Красноватое безумие в его глазах сейчас сменилось бурой усталостью.
О боги, боги мои! – проскрежетал он. – И при Луне мне нет покоя! И тронула рука фигуру, и сменилась стража, и стрелки дрогнули, и чаша переполнилась. И там, куда упали оброненные капли, выросла полынь, и треть вод сделалась горька.
Во мне найдешь, быть может, день вчерашний,
Но ничего уж завтрашнего нет… —
пел Нефедов.
В комнате без стука показалась Евгения Степановна. Она была бледна, на щеках ее горели два лихорадочных пятна, руки она, как в молитве, прижала к груди.
Отшвырнув ее в сторону, в комнату ввалились менты.
– Руки! – крикнул первый и притер летчику ко лбу пистолет, – руки!
В следующую секунду удар дубинки наотмашь свалил Нефедова на пол, и забилась на тахте, зашлась в вопле Надя:
– Не надааа!
Пока двое избивали и вязали Нефедова, третий, нащупав взглядом командирскую сумку, спросил Евгению Степановну:
– Его?
Она только судорожно кивнула.
Расстегнув ремешки, мент вывалил на стол карты, ручки и карандаши. Увесисто стукнув, выкатился на стекло стола холщовый мешочек. Мент потянул тесемки, и струйкой потек в круг света золотой песок. Стало тихо, только Нефедов мычал и мотал разбитой головой. Евгения Степановна поднесла руки к горлу. Из коридора тянули шеи и напирали понятые.
27 градусов по Цельсию
– Ну, летун, говорить будем? – Струя воды из объемистой деревянной чумички плеснула летчику в лицо.
С трудом разлепив глаза, Нефедов обнаружил себя скованным наручниками, на привинченном к полу табурете в комнате, где не было больше ничего, только край стола с яркой лампой, и голос из-за лампы.
– Что… говорить? – с трудом произнес летчик.
– Рыжье.

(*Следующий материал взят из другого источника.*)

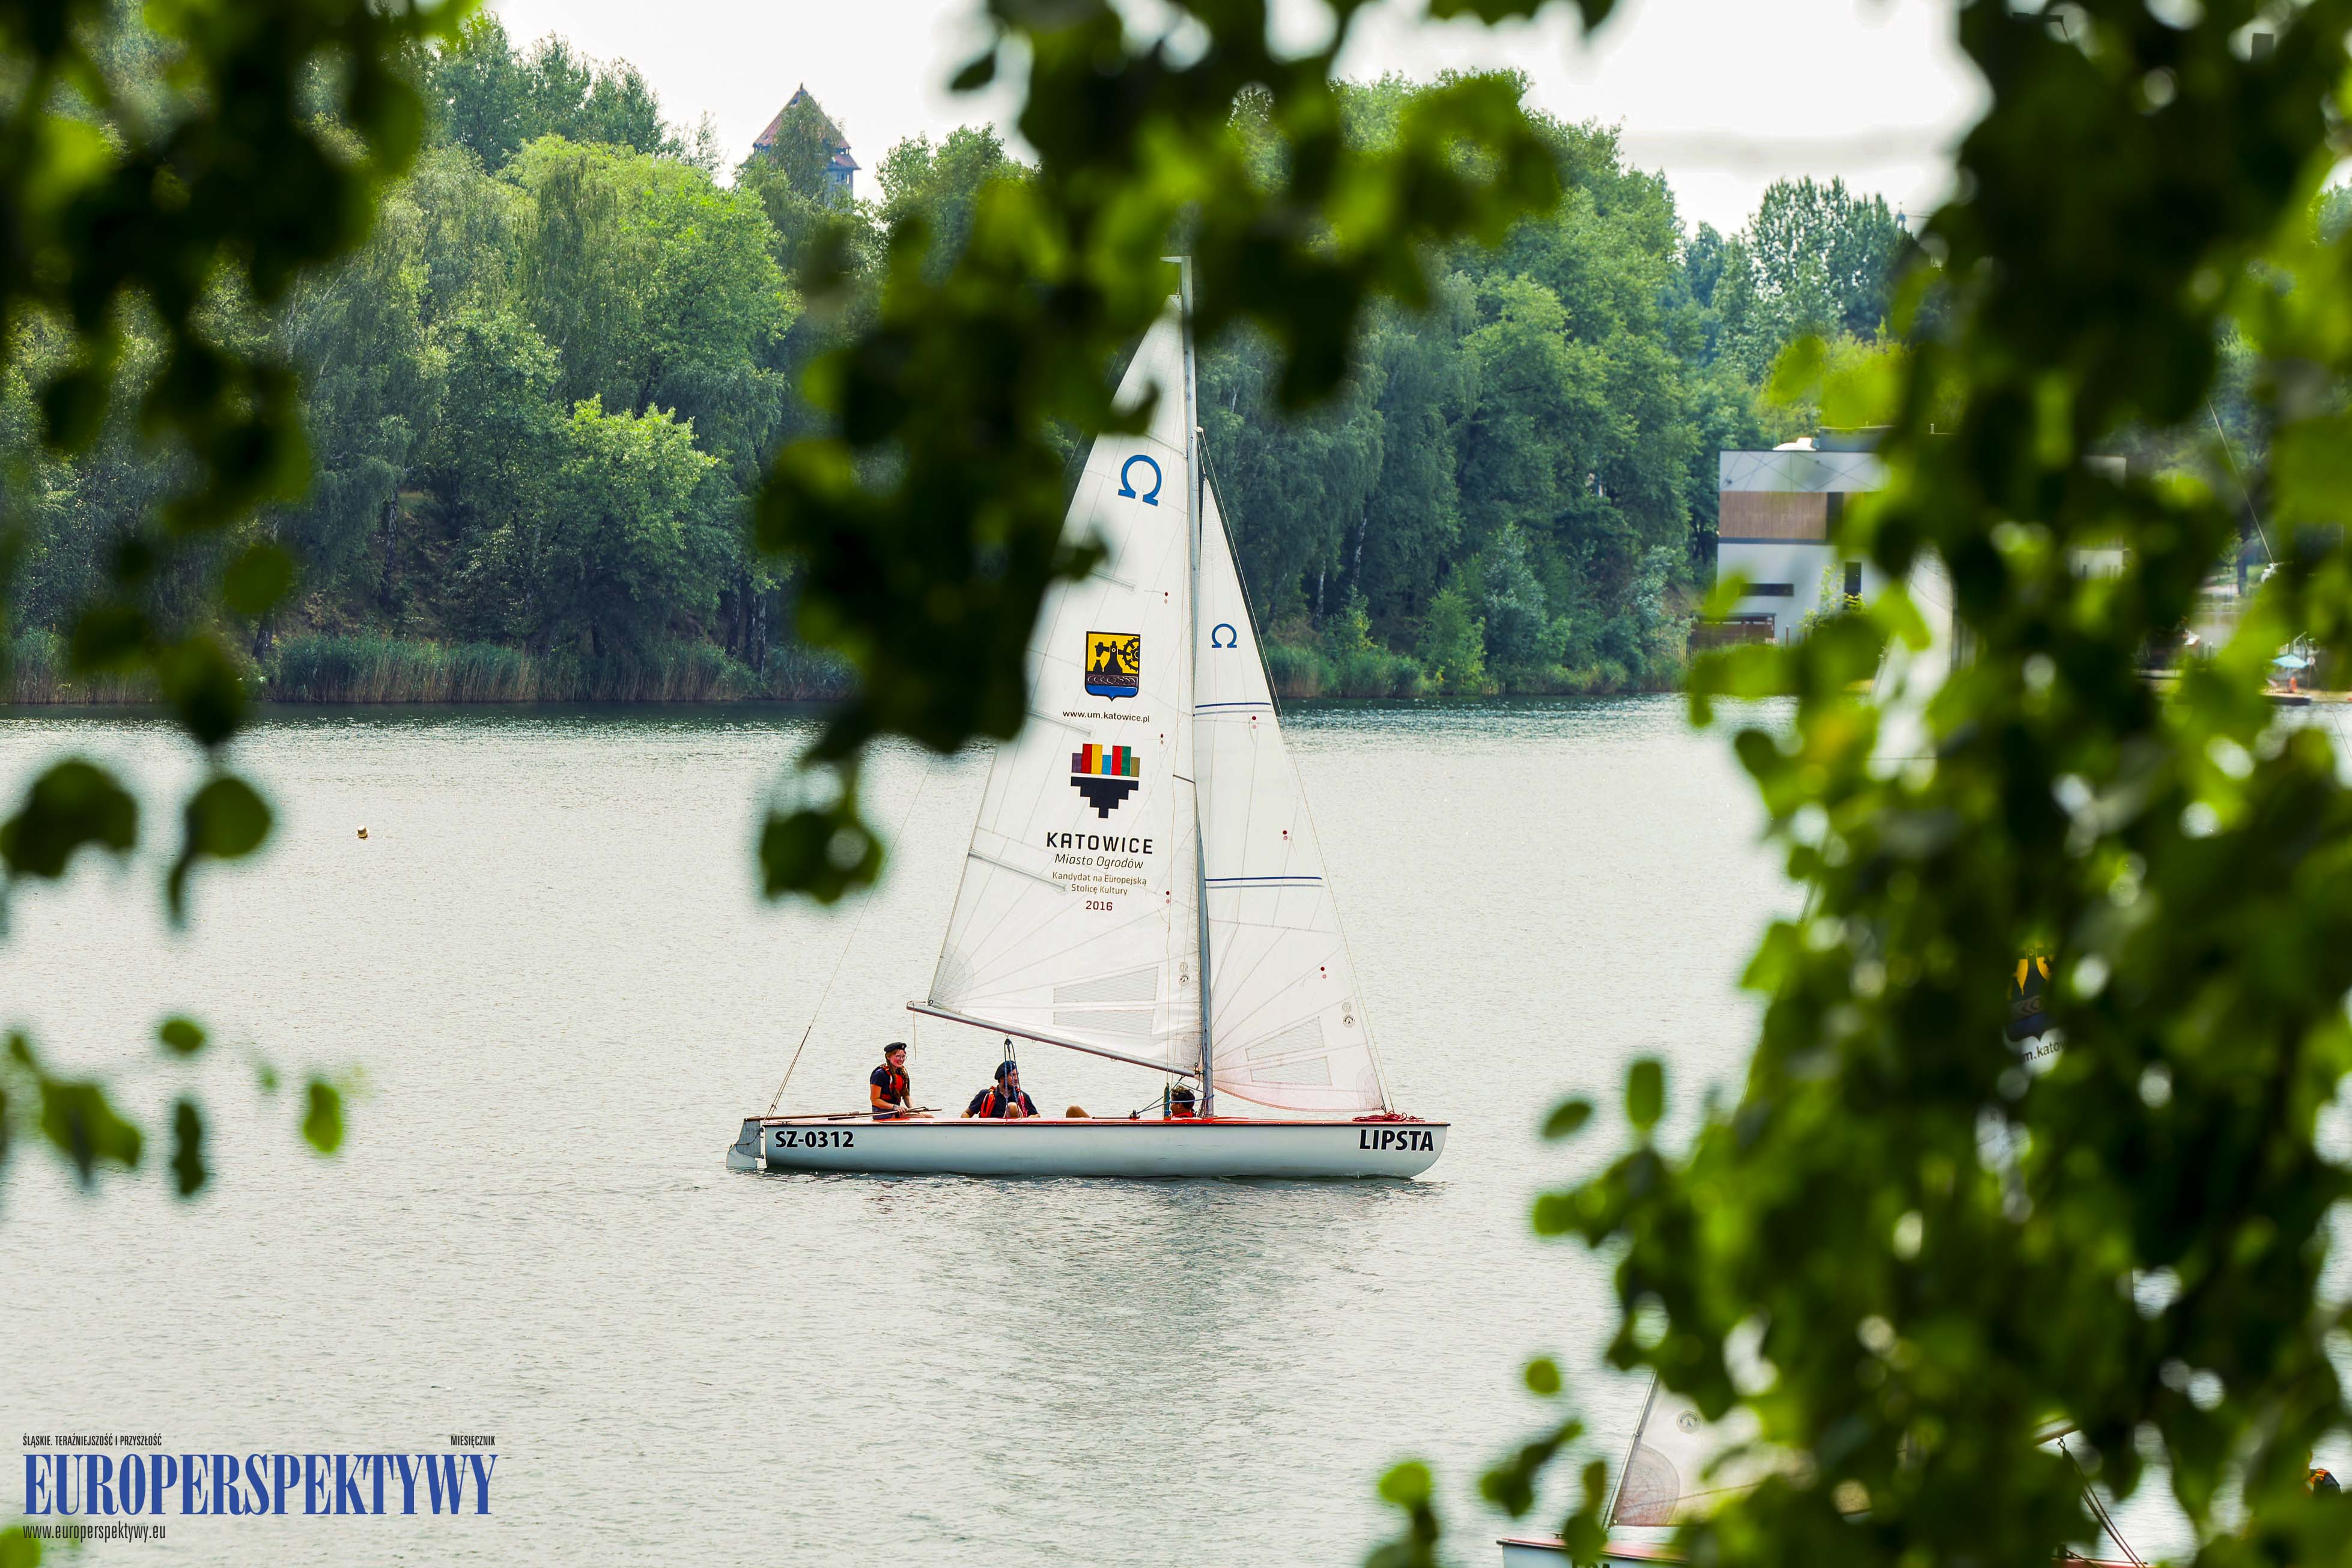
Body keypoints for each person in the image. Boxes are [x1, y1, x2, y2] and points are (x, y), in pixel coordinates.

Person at [965, 1058, 1041, 1120]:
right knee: (1012, 1106)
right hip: (990, 1134)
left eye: (1017, 1075)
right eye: (1012, 1075)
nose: (1016, 1079)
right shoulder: (985, 1094)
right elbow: (967, 1114)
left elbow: (1037, 1116)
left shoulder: (1022, 1096)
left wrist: (1028, 1119)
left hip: (1017, 1135)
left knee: (1012, 1107)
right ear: (1002, 1079)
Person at [869, 1042, 915, 1120]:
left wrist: (914, 1110)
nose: (901, 1060)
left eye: (903, 1057)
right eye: (898, 1056)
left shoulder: (903, 1073)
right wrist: (894, 1107)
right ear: (888, 1057)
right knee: (918, 1118)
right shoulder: (880, 1074)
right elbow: (875, 1100)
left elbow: (906, 1097)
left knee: (928, 1117)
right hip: (882, 1113)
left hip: (897, 1111)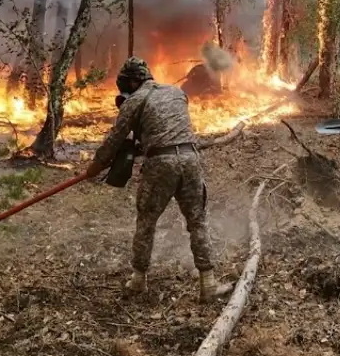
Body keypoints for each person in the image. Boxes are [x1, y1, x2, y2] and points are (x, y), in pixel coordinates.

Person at [84, 57, 232, 303]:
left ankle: (138, 280)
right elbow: (168, 128)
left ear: (132, 81)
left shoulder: (133, 102)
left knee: (146, 221)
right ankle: (209, 283)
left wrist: (94, 167)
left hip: (161, 164)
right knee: (197, 222)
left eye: (125, 85)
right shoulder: (176, 92)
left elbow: (114, 140)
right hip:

Рыжье где?
– Вы о чем?
– О золоте, летун, о нем. Где остальное?
– Я не понимаю вас…
Удар дубинкой по почкам свалил его на пол.
Оказывается, в комнате был еще кто-то сзади. Даже двое.
И били они корчащегося на полу человека незлобиво, расчетливо, по очереди и очень сильно.
– Хватит, – махнула им белая ладонь из круга света. – Вставай…
Летчик не смог.
Тогда его рывком подняли и кинули на табурет.
– Итак… – сочился голос, – где рыжье?
– Вы сумасшедший, – прошептал Нефедов, и сразу две дубинки обрушились ему на голову.
Сыскарь поднял голову и насторожился.
Из открывшейся в коридор двери кто-то сухо уронил:
– Зайди.
И опер поспешил на зов.
28 градусов по Цельсию
– Ты чем там занят, Саныч? – спросил его главмент, закуривая «Парламент». Сыскарь стоял перед его столом.
– Дежурному стукнули, что рыжье взял этот… – сыскарь кивнул вбок, туда, где за стеной продолжали обрабатывать Нефедова, – ну, летун. И что?
– Что, что… Дежурный наряд отправил, тряхнули в сумке у него песочек…
– Много?
– Граммов сто, может, пятьдесят, я не взвешивал.
– Кто стукнул?
– С автомата.
– С какого?
– От медухи.
– Не от ДК?
– Нет.
Главмент выпустил струю дыма и задумался. Дым сеялся в луче света, прилипал к шторам, собирался в форточку.
– Мужик звонил?
– Ну.
– Ну и ты что думаешь, этот рыжье брал?
– А может, вместе с Зубаткиным…
– А может, без Зубаткина?
– Может.
Главмент затушил сигарету в массивной пепельнице.
– Значит, так, Саныч. Летуну – музыку на ноги (заковать в кандалы – устар.) и в СИЗО. В комендатуре – обыск, под утро, часов в пять.
– А с кем я его отправлю? Все наряды в ДК, ночь, сам знаешь, какая предстоит.
– С кем, говоришь? – Главмент призадумался и, сняв трубку телефона, накрутил диск.